To reinforce his determination, Commissioner Fuller announced he had sent a video to 17,000 police officers across NSW declaring he supported the continuation of strip-searching, and that any changes to the current policy would lead to an increase in crime.

“People need to know there are consequences, especially those who are criminals or on the verge of being criminals,” Fuller told the Daily Telegraph newspaper. “They need to have respect and a little bit of fear for law enforcement…”

The LECC, an independent statutory body, was established in January 2017 and replaced the Police Integrity Commission, the Police Division of the Office of the Ombudsman, and the Inspector of the Crime Commission in an attempt to simplify oversight of NSW law enforcement. Its remit is to streamline the police complaints system and detect, investigate and expose serious misconduct or maladministration within the NSW Police Force and the NSW Crime Commission.

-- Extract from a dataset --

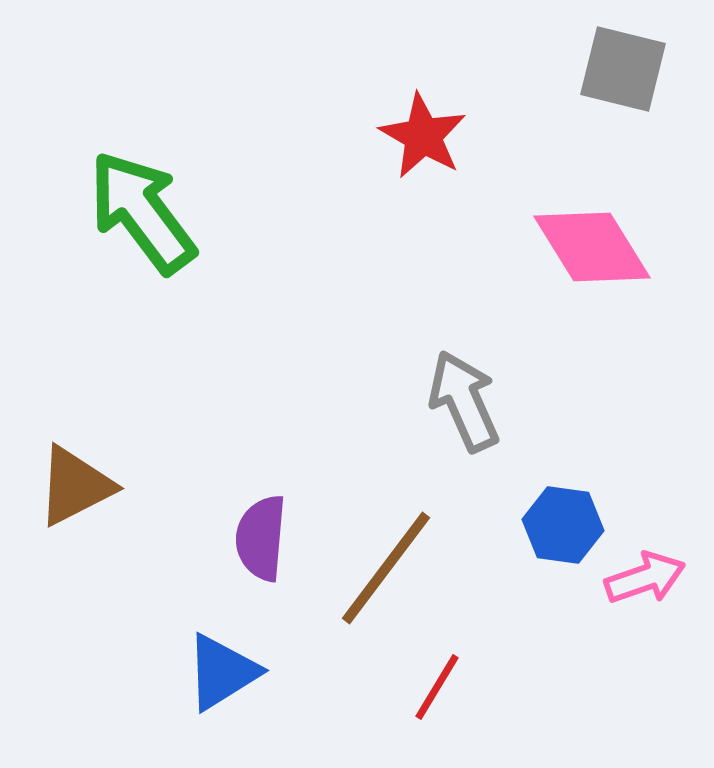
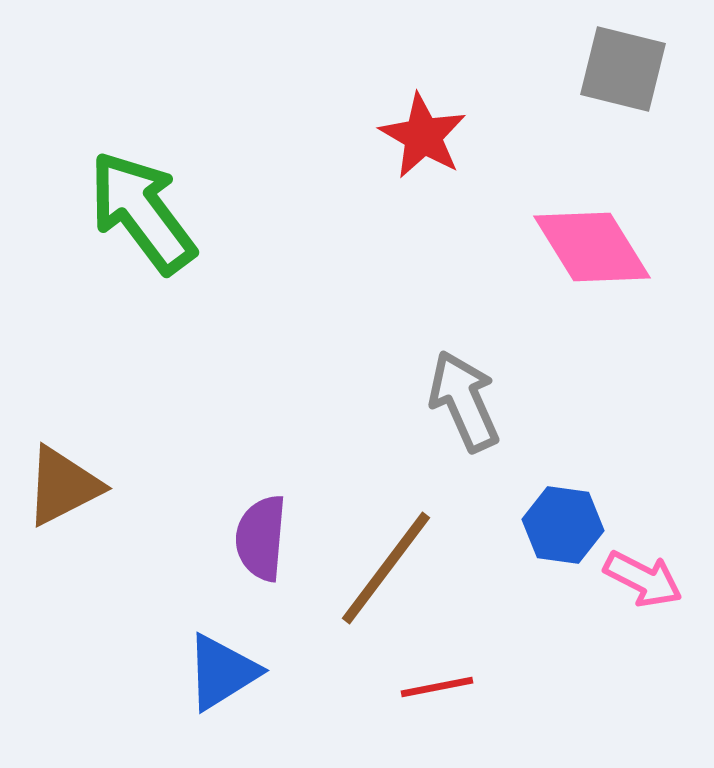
brown triangle: moved 12 px left
pink arrow: moved 2 px left, 1 px down; rotated 46 degrees clockwise
red line: rotated 48 degrees clockwise
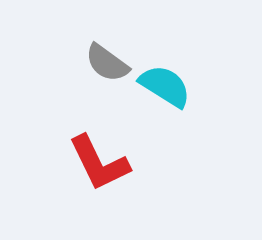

However, the LECC has its detractors, such as the Police Accountability Project. In June 2017 they contended “its ability to ensure proper police accountability through robust investigations is hamstrung by inadequate investigative powers in relation to some of the most serious misconduct allegations.”

In 2018 Redfern Legal Centre also declared their reservations about the LECC’s effectiveness: “We are concerned about the LECC’s inability to compel the NSWPF to take particular action in relation to a complaint…. Redfern Legal Centre has consistently maintained the position that the NSWPF should not be responsible for investigating their own misconduct…”

LECC’s inquiry into strip-searching continues, with recommendations forwarded to NSWPF to review their Standard Operating Procedures.